Physical Intelligence was founded in 2023 by a team of former researchers from Google DeepMind, Berkeley, and other leading laboratories. From the start, the company set an ambitious goal: to create a universal AI brain for physical robots—analogous to what GPT did for text processing. In its first year, the startup raised approximately 400 million dollars; investors include Khosla Ventures, Thrive Capital, and Amazon.

The first public model, π0, was released in late 2024. It could control manipulators and perform everyday tasks: folding laundry, washing dishes. But it was trained on specific skills—each action was demonstrated in advance and embedded in the model's weights.

π0.7 goes further. According to the company, the new model can transfer knowledge to tasks it has never been trained on.

In other words, it generalizes rather than simply reproduces learned patterns. This is what makes the step significant: not improvement within familiar scenarios, but the emergence of nascent "common sense" applied to the physical world. The company itself is cautious in its wording—calling this an "early but significant step" toward the long-sought goal: a universal robot that handles any physical task without separate training for each new scenario.

This is a fundamental difference from the current state of affairs, where an industrial manipulator can do exactly what it was programmed to do—and nothing more. Generalization has been one of the key challenges in robotics for decades. Teaching a robot to tighten a bolt on a conveyor belt is straightforward.

Teaching it to "figure out" a new task based on a general understanding of physics and space is quite another. It was precisely the successes of large language models that spurred the entire industry: it turned out that large-scale training on diverse data gives models the ability to generalize. Physical Intelligence applies the same principle to physical actions in the real world.

The architecture of π0.7 is not detailed in its specifics. The company has historically built its models using a diffusion approach, applying it not to pixels but to the space of the robot's actions: instead of selecting the next step from a fixed set, the model generates a movement trajectory, gradually refining it—much like how a neural network refines an image.

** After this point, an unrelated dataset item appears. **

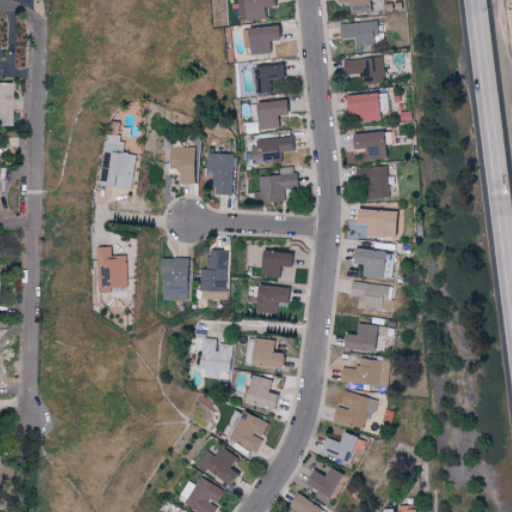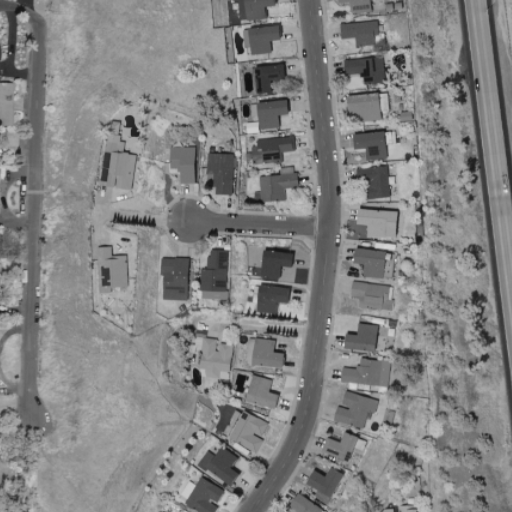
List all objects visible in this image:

The question of how truly "unfamiliar" the new tasks really are remains open. The company has not yet published detailed benchmarks, and video demonstrations—a traditional marketing tool of robotics startups—do not always reflect real reliability in uncontrolled conditions. Nevertheless, the fact itself is important: a startup with serious funding and a world-class team is recording a measurable step toward generalization.

The race for a "brain for robots" runs parallel to the race for large language models—and the stakes are comparable. If in the coming years a truly universal model for controlling a physical body can be created, it will transform the entire automation industry: from logistics to surgery. π0.

7 is not yet the finish line. But it is one of the few real signals that the road to it exists.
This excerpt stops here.